DESCRIPTION OF THE TASK:
Look for "production" in every line of the listing. Copy the lines that have it.

EXERCISE DATA:
====================

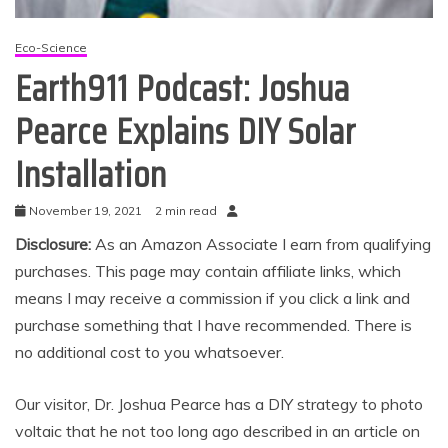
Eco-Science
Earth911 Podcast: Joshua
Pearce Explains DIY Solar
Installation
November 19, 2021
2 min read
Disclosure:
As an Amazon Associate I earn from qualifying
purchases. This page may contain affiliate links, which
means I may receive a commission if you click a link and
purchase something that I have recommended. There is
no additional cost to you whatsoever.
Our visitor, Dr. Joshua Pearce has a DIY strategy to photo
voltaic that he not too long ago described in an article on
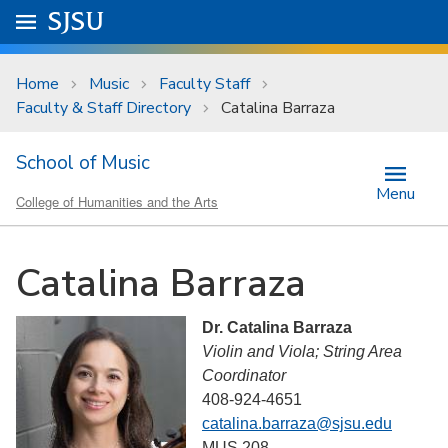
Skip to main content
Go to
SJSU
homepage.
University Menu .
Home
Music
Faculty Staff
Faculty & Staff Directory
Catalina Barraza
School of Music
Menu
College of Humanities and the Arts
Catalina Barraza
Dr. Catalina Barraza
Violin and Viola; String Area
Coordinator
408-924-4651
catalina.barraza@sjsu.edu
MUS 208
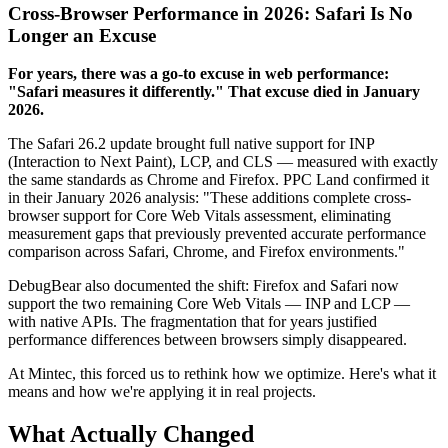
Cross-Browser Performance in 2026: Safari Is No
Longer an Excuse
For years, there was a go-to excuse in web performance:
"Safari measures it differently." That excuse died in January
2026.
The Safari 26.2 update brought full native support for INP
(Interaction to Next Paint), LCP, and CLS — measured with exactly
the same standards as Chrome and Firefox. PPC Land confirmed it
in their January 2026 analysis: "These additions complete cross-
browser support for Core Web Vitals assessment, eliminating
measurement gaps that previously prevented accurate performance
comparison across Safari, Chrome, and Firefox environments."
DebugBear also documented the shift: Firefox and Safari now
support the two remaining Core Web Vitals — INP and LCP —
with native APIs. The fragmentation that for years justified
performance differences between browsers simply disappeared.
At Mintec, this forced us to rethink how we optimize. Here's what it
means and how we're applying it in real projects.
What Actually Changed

====================

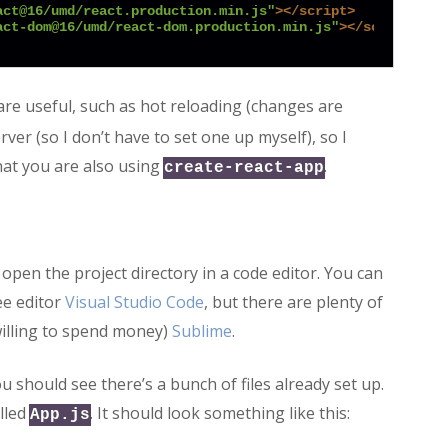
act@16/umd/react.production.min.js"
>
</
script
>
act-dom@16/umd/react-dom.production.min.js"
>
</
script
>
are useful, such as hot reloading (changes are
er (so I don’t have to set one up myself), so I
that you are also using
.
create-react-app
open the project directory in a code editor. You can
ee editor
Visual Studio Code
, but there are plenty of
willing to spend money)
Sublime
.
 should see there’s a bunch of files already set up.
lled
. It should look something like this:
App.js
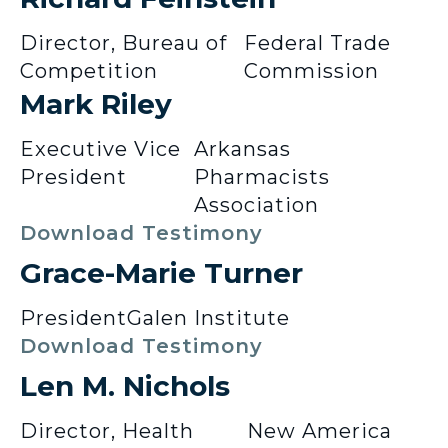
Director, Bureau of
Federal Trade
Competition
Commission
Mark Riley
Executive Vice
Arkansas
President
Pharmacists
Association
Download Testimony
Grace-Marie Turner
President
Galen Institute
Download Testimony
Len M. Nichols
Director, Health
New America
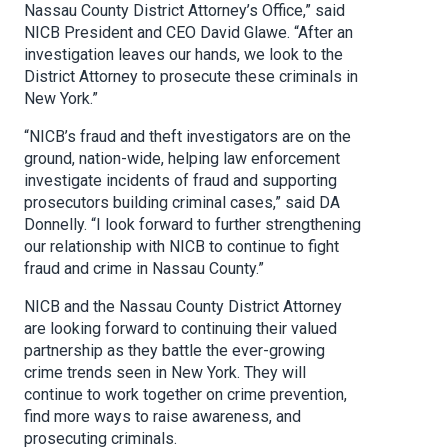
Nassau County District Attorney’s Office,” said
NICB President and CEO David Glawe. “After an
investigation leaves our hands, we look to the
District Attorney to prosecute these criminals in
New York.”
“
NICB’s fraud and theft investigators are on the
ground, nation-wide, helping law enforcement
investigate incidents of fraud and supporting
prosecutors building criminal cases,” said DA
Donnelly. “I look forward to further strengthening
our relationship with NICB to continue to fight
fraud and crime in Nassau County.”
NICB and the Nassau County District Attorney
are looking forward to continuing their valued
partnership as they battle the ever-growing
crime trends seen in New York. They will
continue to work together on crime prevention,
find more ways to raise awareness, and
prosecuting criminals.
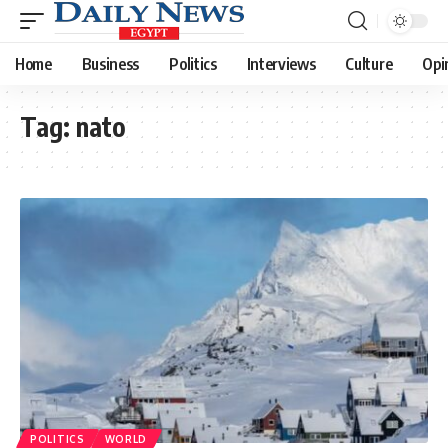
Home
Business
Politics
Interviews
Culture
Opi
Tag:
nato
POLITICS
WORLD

====================

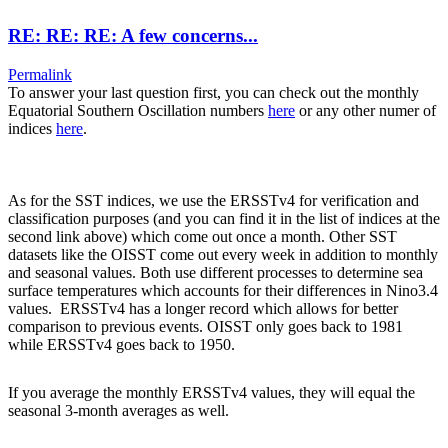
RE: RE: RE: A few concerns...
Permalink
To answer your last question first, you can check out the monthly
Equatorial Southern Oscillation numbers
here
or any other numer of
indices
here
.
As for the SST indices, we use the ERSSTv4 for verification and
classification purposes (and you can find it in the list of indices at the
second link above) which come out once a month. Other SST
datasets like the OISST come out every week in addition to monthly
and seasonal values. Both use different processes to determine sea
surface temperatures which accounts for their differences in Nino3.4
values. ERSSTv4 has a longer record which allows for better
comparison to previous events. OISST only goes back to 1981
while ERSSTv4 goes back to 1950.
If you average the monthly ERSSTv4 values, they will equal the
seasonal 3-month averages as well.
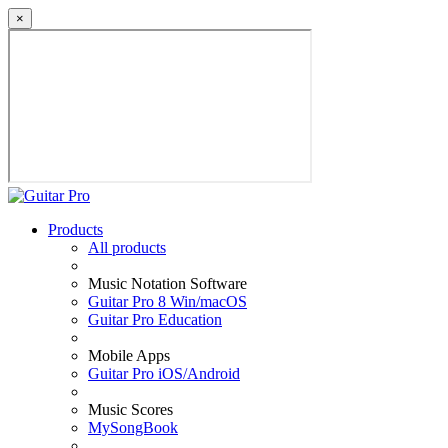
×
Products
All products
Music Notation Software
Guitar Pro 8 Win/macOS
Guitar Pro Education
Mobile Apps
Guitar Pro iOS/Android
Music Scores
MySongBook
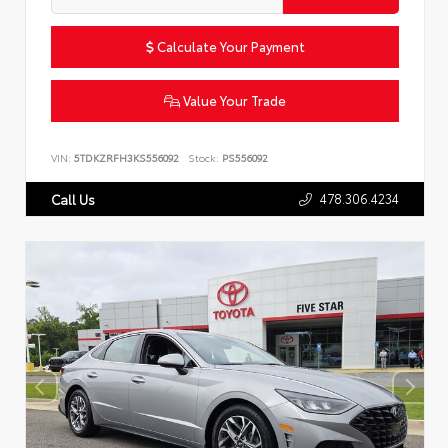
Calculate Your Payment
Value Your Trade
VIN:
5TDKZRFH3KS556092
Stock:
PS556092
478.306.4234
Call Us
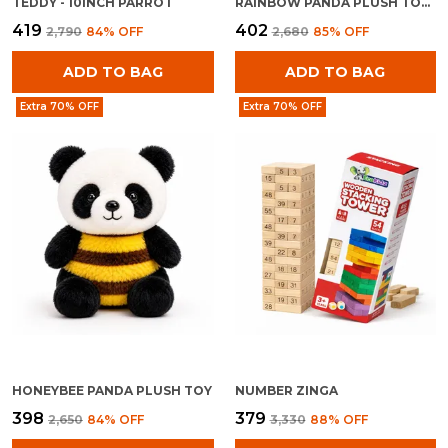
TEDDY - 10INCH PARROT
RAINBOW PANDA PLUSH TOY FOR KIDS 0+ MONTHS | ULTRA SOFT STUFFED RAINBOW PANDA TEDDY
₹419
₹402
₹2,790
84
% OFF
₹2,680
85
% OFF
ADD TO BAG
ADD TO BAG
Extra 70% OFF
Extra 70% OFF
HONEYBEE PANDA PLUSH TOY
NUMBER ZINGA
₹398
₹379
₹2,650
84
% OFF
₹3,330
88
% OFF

====================

EXERCISE RESPONSE:
act@16/umd/react.production.min.js"
act-dom@16/umd/react-dom.production.min.js"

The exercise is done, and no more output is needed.